# [Given records]
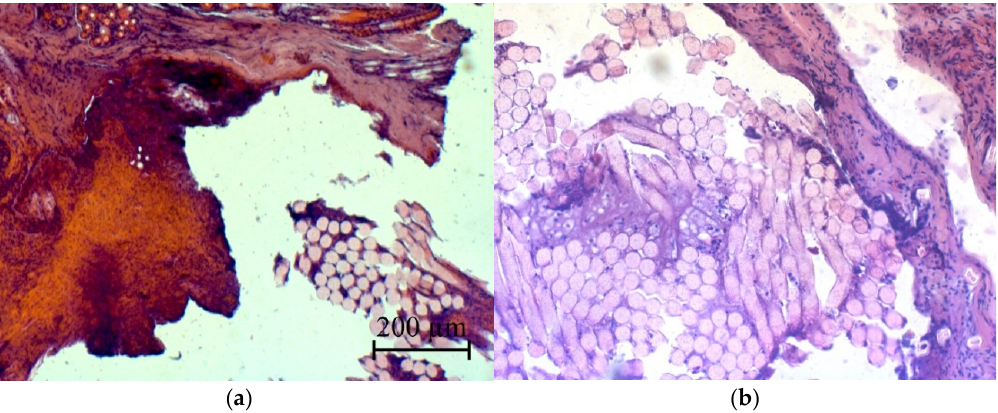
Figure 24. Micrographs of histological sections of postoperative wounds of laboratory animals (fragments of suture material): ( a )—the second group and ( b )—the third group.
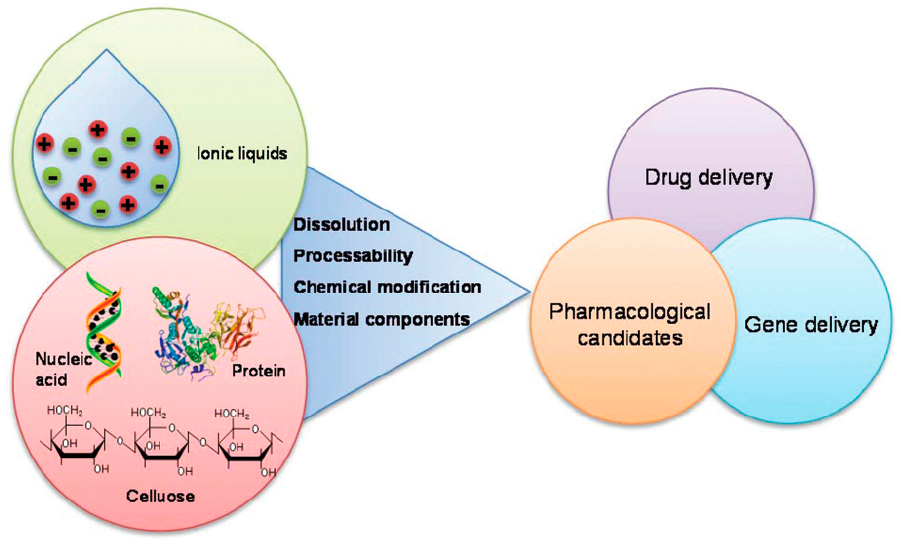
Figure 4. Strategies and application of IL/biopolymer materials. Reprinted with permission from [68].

---

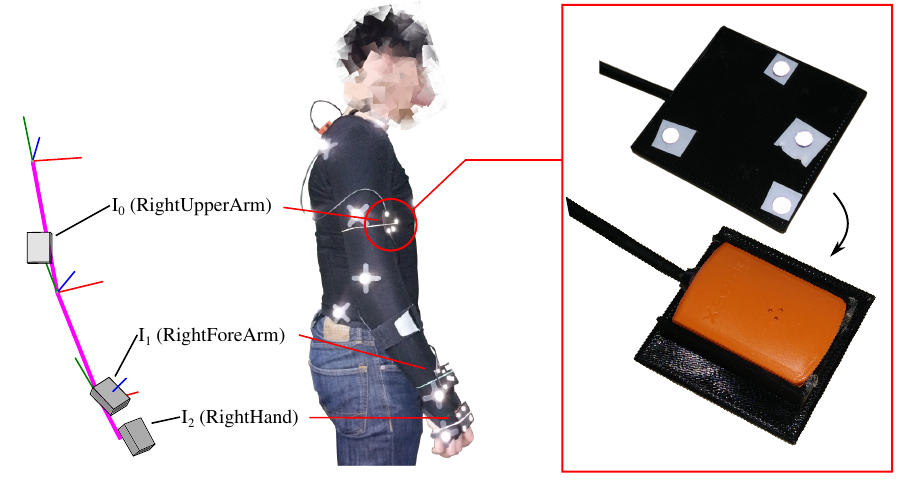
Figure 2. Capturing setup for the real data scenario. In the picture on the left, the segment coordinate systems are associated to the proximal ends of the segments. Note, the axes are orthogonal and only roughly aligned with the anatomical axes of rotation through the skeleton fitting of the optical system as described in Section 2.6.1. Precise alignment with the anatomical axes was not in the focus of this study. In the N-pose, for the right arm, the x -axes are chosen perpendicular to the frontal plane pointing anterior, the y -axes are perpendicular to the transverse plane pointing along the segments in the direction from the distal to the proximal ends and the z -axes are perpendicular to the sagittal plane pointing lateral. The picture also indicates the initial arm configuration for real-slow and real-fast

---

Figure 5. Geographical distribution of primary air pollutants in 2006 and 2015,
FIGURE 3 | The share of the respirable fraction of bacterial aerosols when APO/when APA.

# [Exercise instructions]
Both the line containing "Figure 5. Geographical" and the line containing "FIGURE 3 | The" belong in the answer. Print them and every line above that falls between them exactly, and no others.

# [Worked solution]
Figure 5. Geographical distribution of primary air pollutants in 2006 and 2015,
FIGURE 3 | The share of the respirable fraction of bacterial aerosols when APO/when APA.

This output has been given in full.